LIME研究会

こんにちは。LIME研究会「涙のあぶら」プロジェクトの福岡です。

 

前回の有田先生の記事で、紹介のあったオメガ3の続きで、サプリメントではなく食事からの摂取についてお話します。

 

Relation between dietary essential fatty acid intake and dry eye disease and meibomian gland dysfunction in postmenopausal women.

Ziemanski JF, Wolters LR, Jones-Jordan L, Nichols JJ, Nichols KK.

Am J Ophthalmol. 2018

https://www.ncbi.nlm.nih.gov/pubmed/29337006

 

こちらは、322人の閉経後の女性において、ドライアイ、マイボーム腺機能不全と食事中のオメガ3とオメガ 6摂取との関係について調べた観察研究(cross-sectional study)の論文です。
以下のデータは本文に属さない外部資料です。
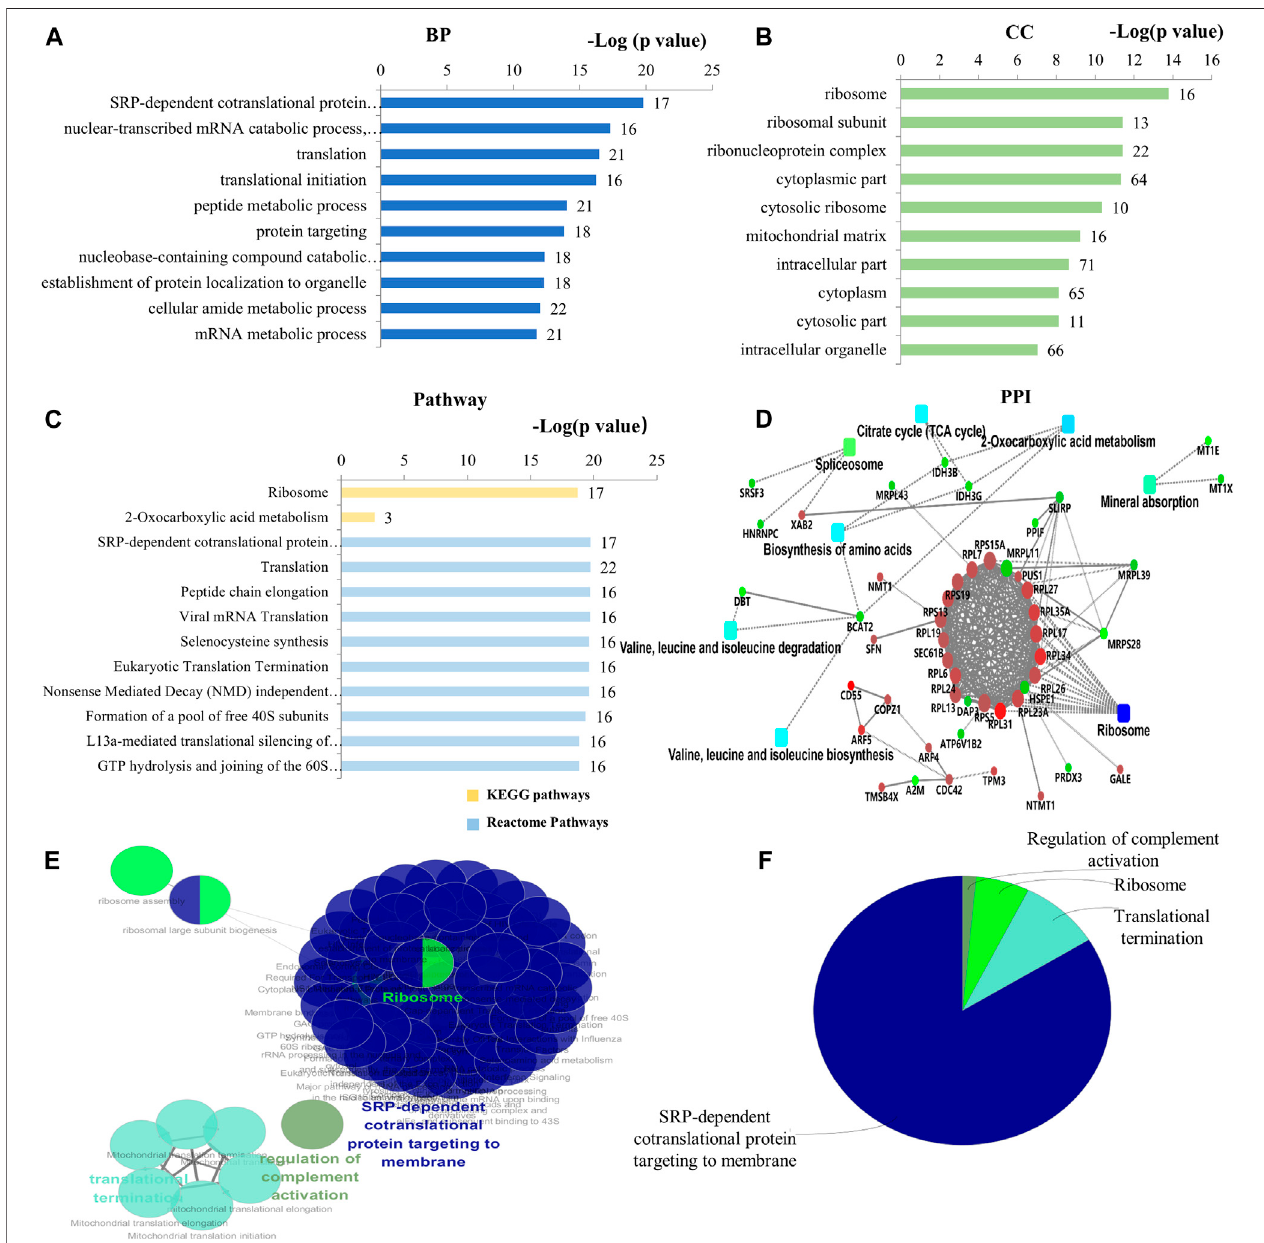
FIGURE4| Bioinformaticsanalysisofthedeferentiallyexpressed proteins inDIP+As/Asgroup. (A) Thetop10rankingofBPrelated tothedeferentiallyexpressed proteins. (B) Thetop10rankingofCCrelatedtothedeferentiallyexpressedproteins. (C) Thesigni fi cantlyenrichedpathwaysassociatedwiththedeferentiallyexpressed proteins. KEGG pathway and the top 10 ranking of Reactome pathways. (D) PPI network linked to the differentially expressed proteins in DIP + As/As group. Red: the expression of these proteins was up-regulated. Green: the expression of these proteins was down-regulated. (E) Functional interaction network analysis was performedbyusingClueGOcytoscapeplugin. (F) Overviewthespeci fi ccluster. (A – C) Numberofproteinsassociatedwitheachcategoryforgene-enrichmentanalysisis shown on the right of each term bar.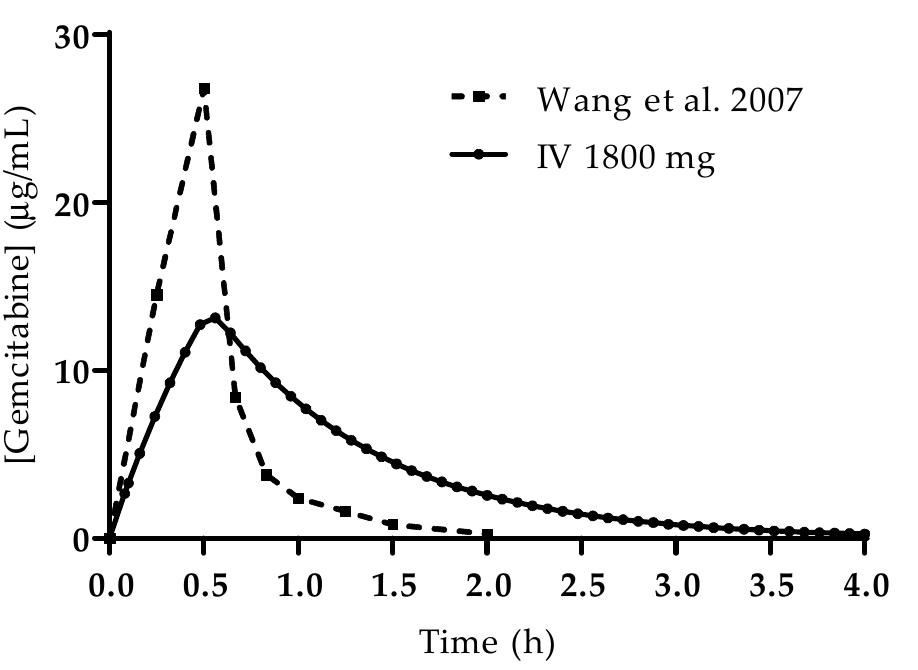
Figure 5. Comparison of the plasma concentration–time profiles from Wang et al. [19] (1200 mg/m 2 by 30 min IV infusion) and the profile acquired in the simulation carried out in this study (1800 mg by 30 min infusion).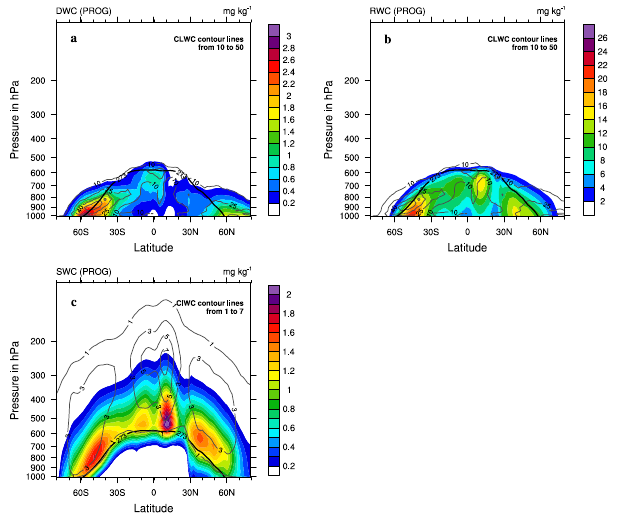
Figure 6. Annual mean precipitation water contents from PROG of (a) drizzle and (b) rain with the contour lines of the CLWC, such as (c) snow with the contour lines of the CIWC and the melting line (solid black line).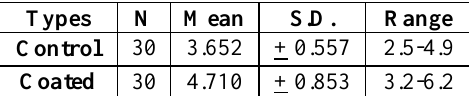
Table 5: Descriptive analysis of NBFP of CaCO 3 coated and uncoated groups after 6 weeks of healing period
食事からのオメガ 3摂取量、オメガ 6摂取量はドライアイ罹患との関係はありませんでしたが、オメガ 3の摂取量が多い(2.54-11.08g/day)、オメガ 6の摂取量が中等度(11.33-14.56 g/day)だと、MGDの罹患率が低かったとのことです。

この論文では、食事との関係をしらべるために、オメガ 3のサプリメントを飲んでいる方は除外されています。

 

脂肪酸についておさらいです。

飽和脂肪酸は常温で固体、不飽和脂肪酸は常温で液体です。

不飽和脂肪酸は、一価不飽和脂肪酸と多価不飽和脂肪酸に分けられます。

多価不飽和脂肪酸のうち、ヒトの体内で合成できないオメガ3脂肪酸のα-リノレン酸とオメガ6脂肪酸のリノール酸が必須脂肪酸です。

オメガ3脂肪酸のαリノレン酸からEPAとDHA、オメガ6脂肪酸のリノール酸からγ-リノレン酸、アラキドン酸が合成されます。

 

厚生労働省の日本人の食事摂取基準2015年版によると、オメガ3とオメガ6の摂取基準の量は下記のようになっています。

オメガ3脂肪酸(n-3系脂肪酸)の食事摂取基準

≪男性≫
18~29歳→2.0g/日
30~49歳→2.1g/日
50~69歳→2.4g/日
70歳以上→2.2g/日

≪女性≫
18~29歳→1.6g/日
30~49歳→1.6g/日
50~69歳→2.0g/日
70歳以上→1.9g/日
妊婦・授乳婦→1.8g/日

オメガ6脂肪酸(n-6系脂肪酸)の食事摂取基準

(日本人の食事摂取基準2015年版 厚生労働省)

≪男性≫
18~29歳→11 g/日
30~49歳→10 g/日
50~69歳→10 g/日
70歳以上→8 g/日

≪女性≫
18~29歳→8 g/日
30~49歳→8 g/日
50~69歳→8 g/日
70歳以上→7 g/日
妊婦・授乳婦→9 g/日

オメガ3のα-リノレン酸はエゴマ油や亜麻仁油、EPAやDHAは青魚の油に多く含まれています。

食品データベースによると、たとえば、可食部100 gあたりに含まれるオメガ3の量は、エゴマ油58.31 g、亜麻仁油56.63 g、生のまさば3.04 g、生のまいわし2.10 gです。

オメガ6のリノール酸は、大豆油、コーン油などに多く含まれています。

100 gあたりに含まれるオメガ6の量は、大豆油49.67 g、コーン油51.58 gです。

リノール酸は必須脂肪酸ですが、摂取不足よりは摂取過剰のことのほうが多いので、大豆油やコーン油の代わりにオリーブオイルを使うと、100 gあたりのオメガ6が6.64 gですから、だいぶオメガ6の摂取量が減らせます。